* **Source document**:
# Jumping Redfish?



## Buckyt (Oct 1, 2007)

Last week I was trolling for Redfish out of OB when a big fish (that really looked like a big Redfish) jumped completely out of the water and almost hit my boat. Almost immediately after the fish jumped a porpoise came out of the water in almost the same spot. Within seconds I hung my 2nd Redfish for the day. I have never seen a Redfish jump completely out of the water. I assumed he was running from the porpoise. Have any of you seen this before?


----------



## MrFish (Aug 21, 2009)

I have seen slot reds do this.


----------



## Buckyt (Oct 1, 2007)

This was a 20+- lb fish. The fish I hooked up at that spot was about 20lber.


----------



## Crab Man (Oct 21, 2011)

They are atlantic bottle nose dolphines, not porpoises. Yes a redfish will jump if something is chasing it, but not usually.


----------



## MrFish (Aug 21, 2009)

It's dolphins, not "dolphines". At least spell check if you're going to check other people's posts.


----------



## grey ghost (Jul 24, 2011)

LOL! We caught bulls like that for bout 3 hrs the other Sunday down from OB! lot of fun, and dang good battered and deeeeeeep fried!! LOL


----------



## scspecv22 (Nov 10, 2007)

haha that's pretty funny.


----------

* **Problem 1**:
Please decide whether each statement agrees with the redfish thread. Answer yes or no for each, and quote the thread's deciding words: (a) Buckyt was trolling for redfish when the big fish jumped. (b) Buckyt put the jumping fish at about 10 pounds. (c) Crab Man says a redfish usually jumps when something chases it.
* **Problem 2**:
In the redfish thread, which misspelled word does MrFish correct, and what spelling does he give?
The lines that come after the redfish thread are separate material.

* **Record extracts**:
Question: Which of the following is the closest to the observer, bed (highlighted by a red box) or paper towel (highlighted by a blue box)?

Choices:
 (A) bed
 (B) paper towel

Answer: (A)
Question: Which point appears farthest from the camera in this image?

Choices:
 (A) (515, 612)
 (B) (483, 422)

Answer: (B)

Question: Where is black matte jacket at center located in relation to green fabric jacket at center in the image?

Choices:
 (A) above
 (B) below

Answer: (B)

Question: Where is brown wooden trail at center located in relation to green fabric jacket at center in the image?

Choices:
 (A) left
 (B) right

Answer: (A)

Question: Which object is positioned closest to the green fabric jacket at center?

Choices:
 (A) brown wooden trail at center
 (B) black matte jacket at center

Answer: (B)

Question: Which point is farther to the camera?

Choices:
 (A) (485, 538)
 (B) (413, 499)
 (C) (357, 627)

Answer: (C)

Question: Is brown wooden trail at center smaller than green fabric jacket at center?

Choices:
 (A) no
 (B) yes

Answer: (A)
...
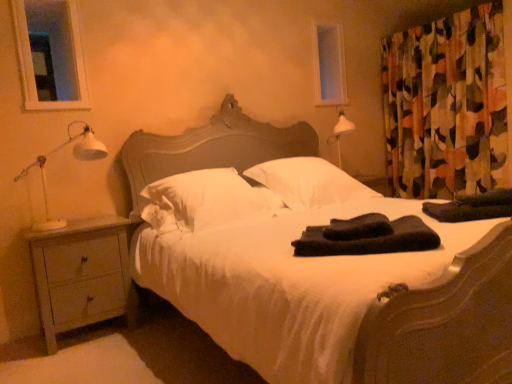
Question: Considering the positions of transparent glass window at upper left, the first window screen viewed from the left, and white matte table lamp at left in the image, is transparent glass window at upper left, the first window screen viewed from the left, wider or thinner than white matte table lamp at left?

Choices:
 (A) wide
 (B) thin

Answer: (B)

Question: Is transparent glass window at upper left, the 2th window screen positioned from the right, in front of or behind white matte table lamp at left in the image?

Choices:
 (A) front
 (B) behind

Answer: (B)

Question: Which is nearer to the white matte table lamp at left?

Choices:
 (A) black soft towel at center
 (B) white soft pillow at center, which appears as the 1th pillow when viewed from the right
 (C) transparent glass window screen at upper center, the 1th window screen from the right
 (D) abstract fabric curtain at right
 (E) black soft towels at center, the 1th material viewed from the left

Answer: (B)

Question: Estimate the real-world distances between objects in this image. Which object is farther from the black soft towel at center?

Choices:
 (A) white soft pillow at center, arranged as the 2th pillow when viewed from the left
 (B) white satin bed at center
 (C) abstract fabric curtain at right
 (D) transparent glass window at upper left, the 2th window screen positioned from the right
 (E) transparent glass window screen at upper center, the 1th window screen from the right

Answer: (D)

* **Expected answer 1**:
(a) Yes: "Last week I was trolling for Redfish out of OB"
(b) No: "This was a 20+- lb fish."
(c) No: "Yes a redfish will jump if something is chasing it, but not usually."

* **Expected answer 2**:
He corrects "dolphines" to "dolphins."